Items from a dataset

****************************************

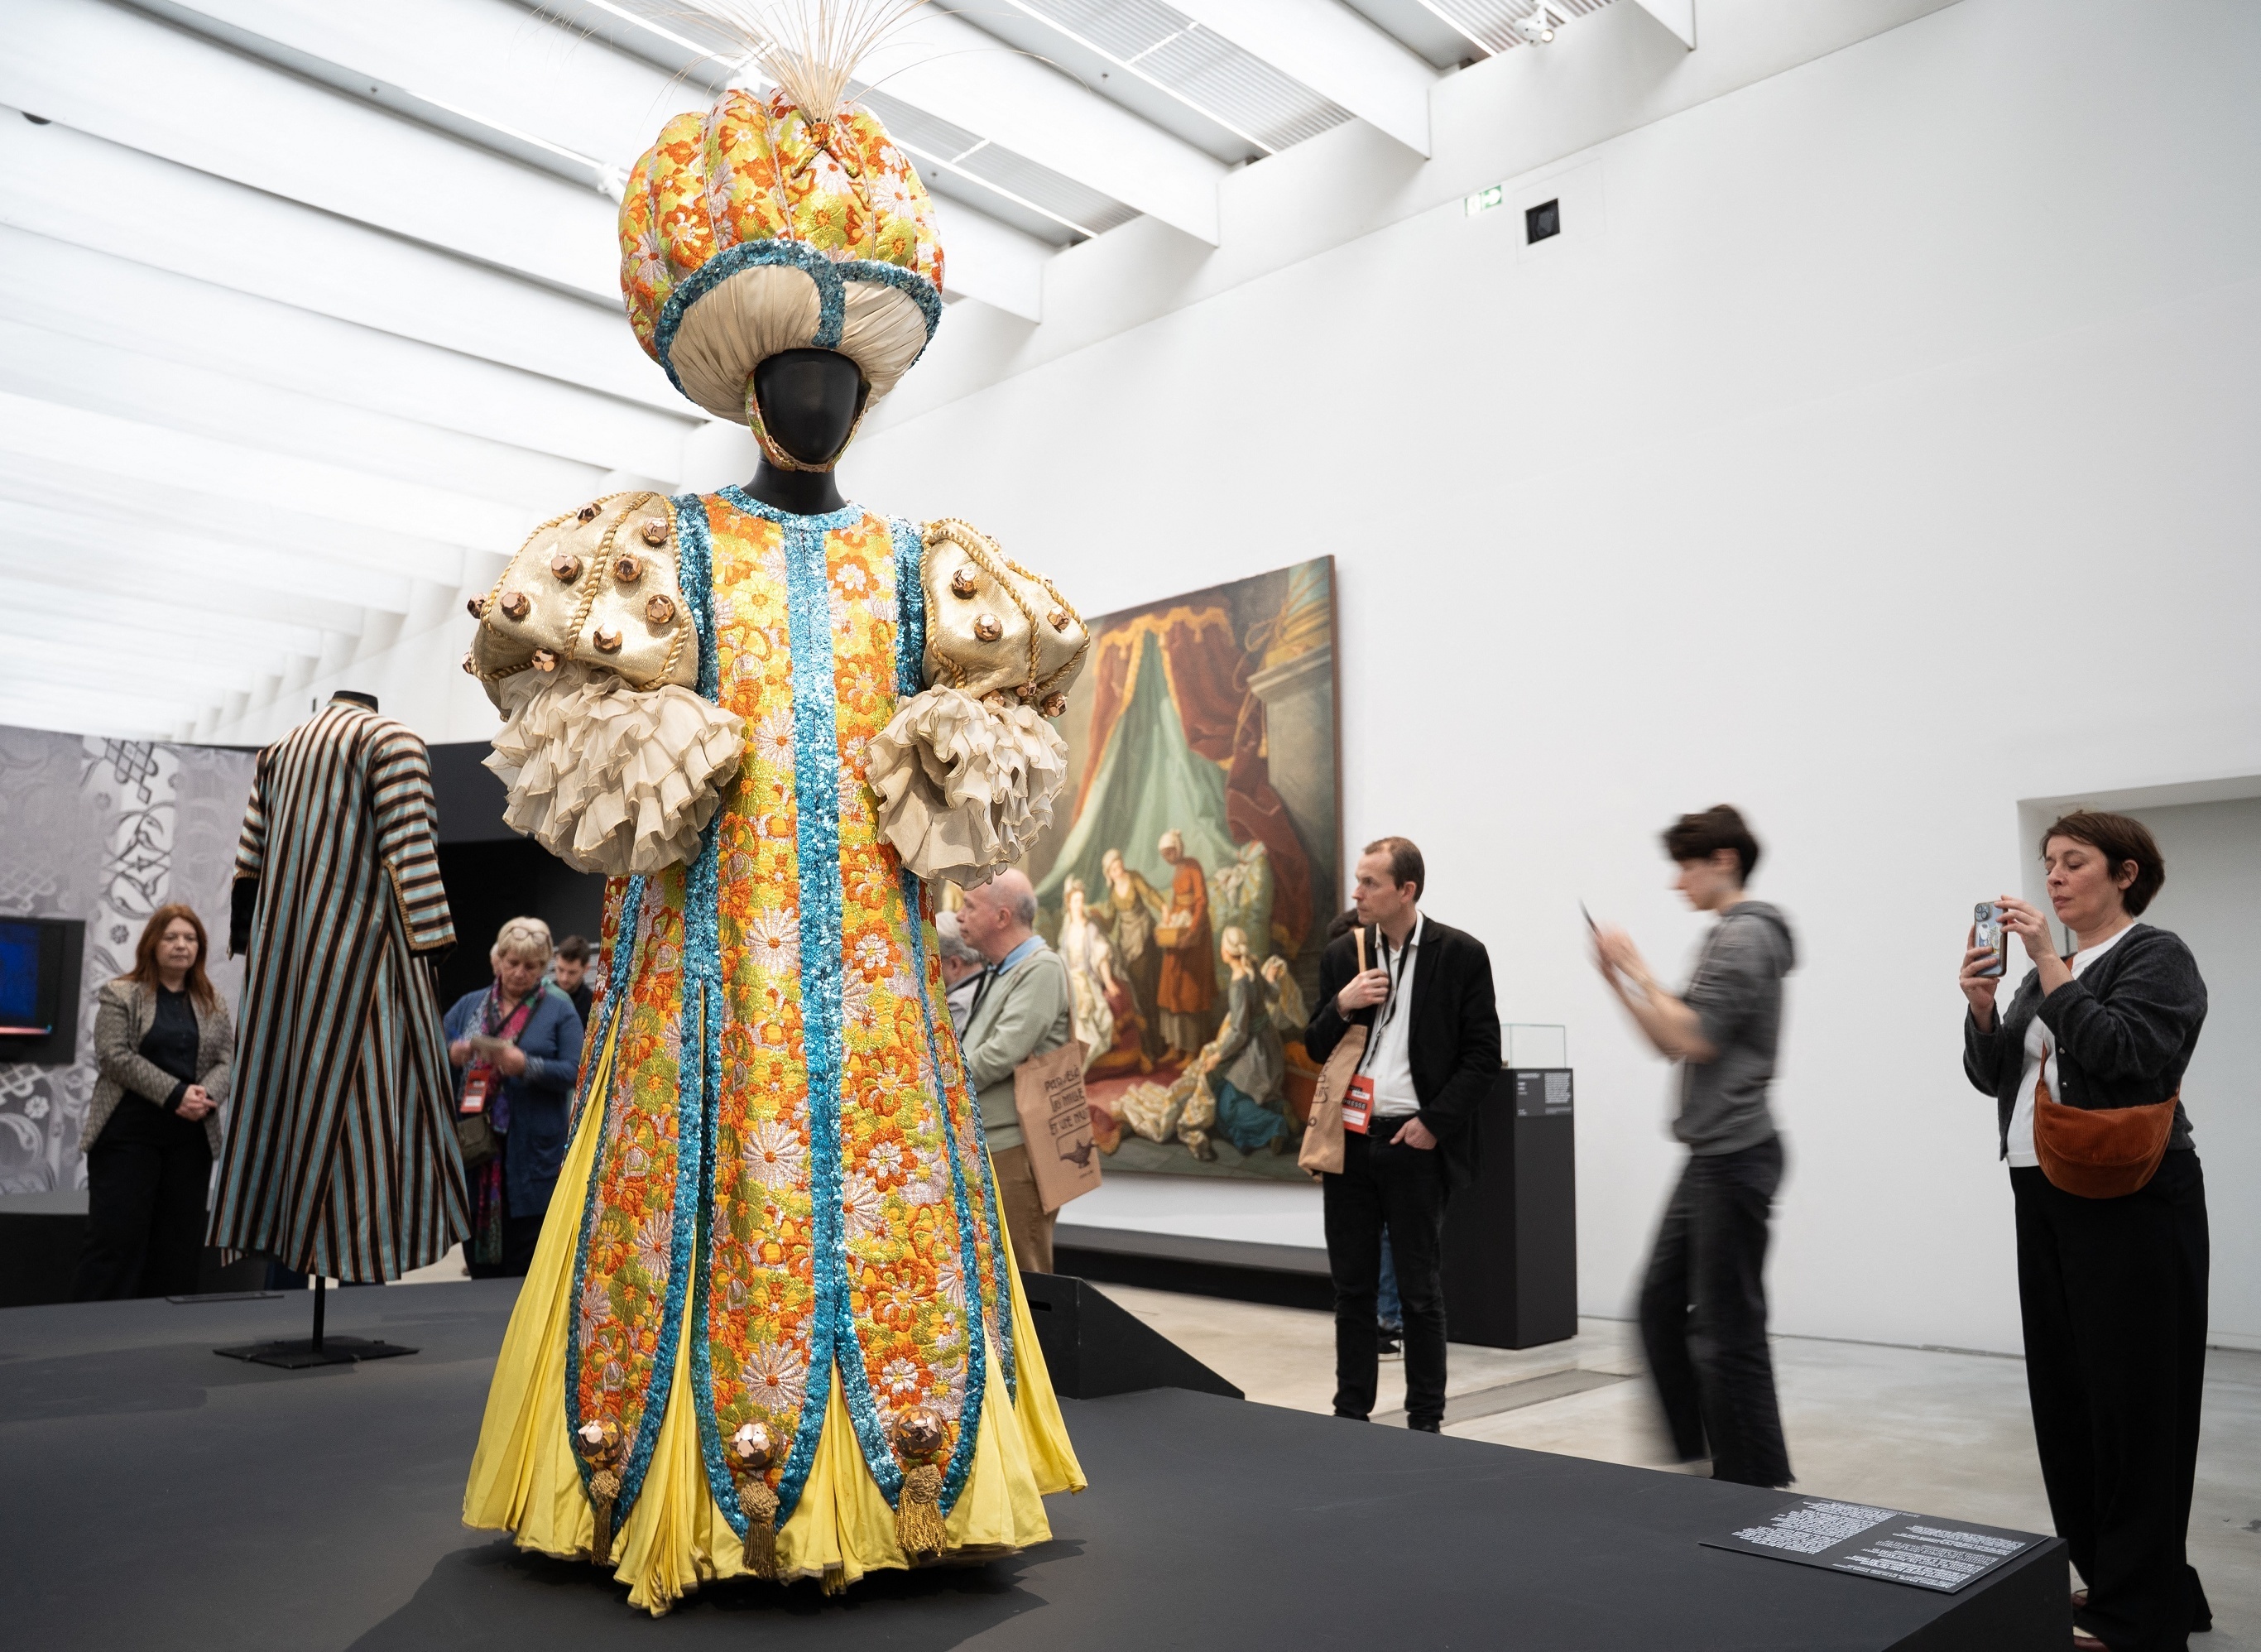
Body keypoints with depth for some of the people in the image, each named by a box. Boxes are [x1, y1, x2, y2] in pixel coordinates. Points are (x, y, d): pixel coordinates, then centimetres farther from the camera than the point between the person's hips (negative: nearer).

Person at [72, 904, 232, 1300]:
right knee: (117, 1237, -5)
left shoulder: (213, 1004, 13)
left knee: (180, 1242, 6)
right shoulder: (119, 994, 1)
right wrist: (175, 1094, -18)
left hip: (192, 1138, 4)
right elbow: (115, 1055, -10)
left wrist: (207, 1095, -14)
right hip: (128, 1133, -4)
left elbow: (227, 1061, 8)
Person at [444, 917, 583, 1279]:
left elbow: (574, 1072, -5)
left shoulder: (559, 1010, 4)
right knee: (478, 1263, 9)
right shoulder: (468, 1005, 14)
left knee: (525, 1269, -1)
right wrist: (451, 1055, -11)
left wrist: (526, 1066, -21)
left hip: (529, 1156, -3)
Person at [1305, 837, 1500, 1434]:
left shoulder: (1461, 955, -5)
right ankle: (1351, 1412, 23)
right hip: (1347, 1139, 4)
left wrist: (1434, 1123, -10)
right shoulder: (1341, 954, 7)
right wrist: (1341, 1006, -8)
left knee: (1420, 1290, 6)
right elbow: (1315, 1049, 11)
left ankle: (1425, 1421, 19)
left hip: (1414, 1142, -4)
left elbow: (1484, 1056, -5)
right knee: (1352, 1287, 11)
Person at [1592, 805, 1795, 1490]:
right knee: (1661, 1302, 13)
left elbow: (1694, 1040, -20)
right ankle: (1695, 1450, 23)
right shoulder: (1726, 937, 18)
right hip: (1711, 1156, 10)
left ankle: (1755, 1486, 9)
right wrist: (1620, 981, 10)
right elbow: (1673, 1040, 19)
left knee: (1727, 1328, -2)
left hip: (1735, 1157, -10)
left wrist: (1640, 970, -12)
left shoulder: (1745, 936, -13)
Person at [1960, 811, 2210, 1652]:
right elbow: (1991, 1075, 11)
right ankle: (2103, 1575, 23)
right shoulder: (2047, 967, 15)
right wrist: (1982, 1005, -5)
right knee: (2063, 1390, 10)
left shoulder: (2156, 955, -5)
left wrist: (2051, 964, -21)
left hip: (2131, 1203, -7)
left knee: (2131, 1395, -1)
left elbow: (2121, 1052, -22)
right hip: (2045, 1199, 8)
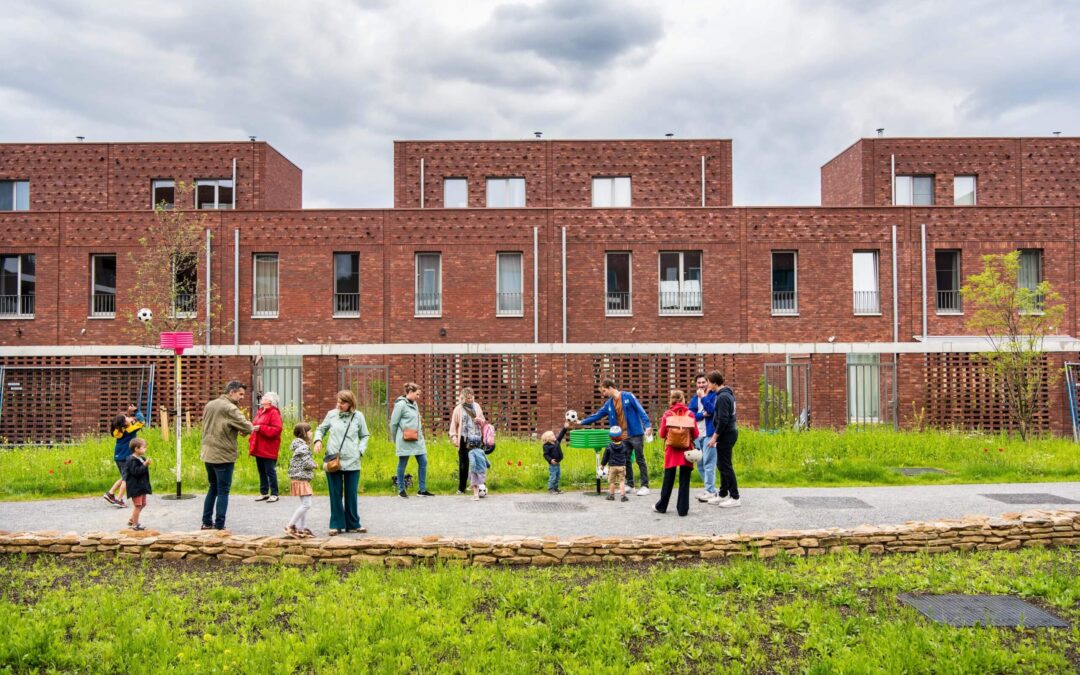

****************************************

● TO DO:
Go through the records above and return each line in which the word "wrist" occurs.

● SOLUTION FOR THIS PROBLEM:
right wrist: (175, 1094, -18)
left wrist: (207, 1095, -14)
right wrist: (451, 1055, -11)
left wrist: (526, 1066, -21)
left wrist: (1434, 1123, -10)
right wrist: (1341, 1006, -8)
right wrist: (1620, 981, 10)
left wrist: (1640, 970, -12)
right wrist: (1982, 1005, -5)
left wrist: (2051, 964, -21)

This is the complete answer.